11. Stable Diffusion 3.5 Large Officially Launches on Amazon Bedrock Platform

At the AWS re:Invent conference, Stable Diffusion 3.5 Large (SD3.5 Large) was officially launched on the Amazon Bedrock platform, aiming to provide developers with a secure and convenient environment for developing generative AI applications. This model excels in text-to-image generation, supports diverse visual styles, and accurately responds to user inputs.

[AiBase Highlights:]

🌟 The SD3.5 Large model is now available on the Amazon Bedrock platform, supporting convenient and secure AI application development.

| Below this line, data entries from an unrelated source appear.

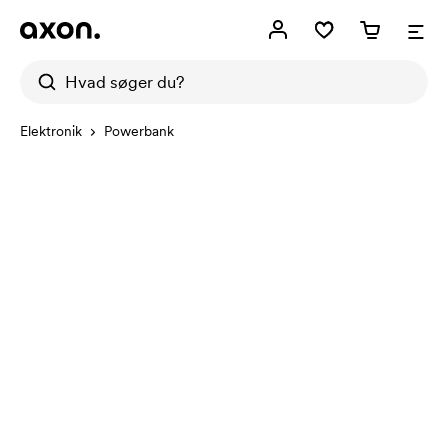
Elektronik
Powerbank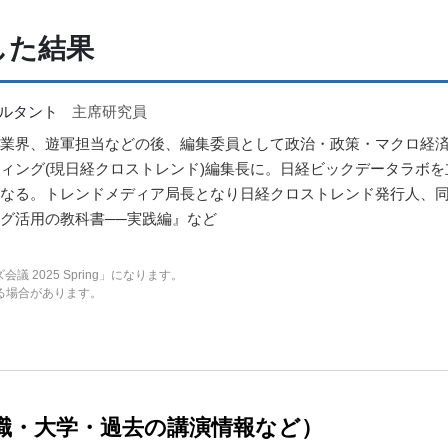
した結果
サルタント
主席研究員
業界、遊軍担当などの後、編集委員として政治・政策・マクロ経
ィング(現日経クロストレンド)編集長に。日経ビックデータラボ
なる。トレンドメディア局長となり日経クロストレンド発行人、同
グ活用の教科書──実践編』など
 2025 Spring」になります。
る場合があります。
職・大学・過去の講演情報など）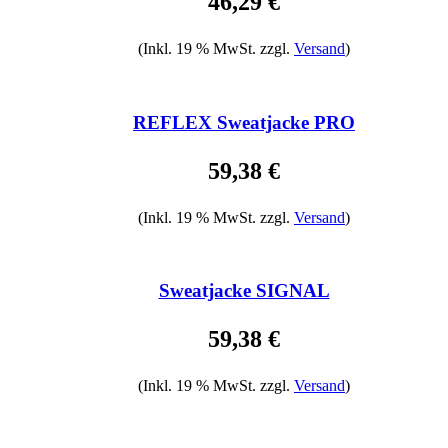
46,29 €
(Inkl. 19 % MwSt. zzgl.
Versand
)
REFLEX Sweatjacke PRO
59,38 €
(Inkl. 19 % MwSt. zzgl.
Versand
)
Sweatjacke SIGNAL
59,38 €
(Inkl. 19 % MwSt. zzgl.
Versand
)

🎨 This model features diverse style generation, excellent text prompt adherence, and versatile image output capabilities.

🔧 The newly upgraded image services include stable image super and core versions, providing higher quality and cost-effective generation solutions.

Details link: https://stability.ai/news/stable-diffusion-35-large-is-now-available-on-amazon-bedrock?utm_source=futuretools.io&utm_medium=newspage

12. 140 Trillion Tokens Training Volume Boosts: Falcon3 Challenges Mainstream Open Source AI Models

The new generation open-source AI model Falcon3 released by the Abu Dhabi Technology Innovation Institute (TII) has achieved remarkable performance on consumer-grade hardware with a training volume of 140 trillion tokens and optimized architectural design, setting new records. Compared to its predecessor, the training scale of Falcon3 has doubled, demonstrating strong competitiveness, especially in benchmark tests against other mainstream open-source models.

[AiBase Highlights:]

🚀 The Falcon3 series offers four specifications to meet different user needs, supporting multiple language processing.

🏆 In evaluations by Hugging Face, Falcon3 surpassed several mainstream open-source models, showcasing powerful performance.

💡 TII plans to launch multimodal models in 2025, further expanding Falcon3's application scenarios.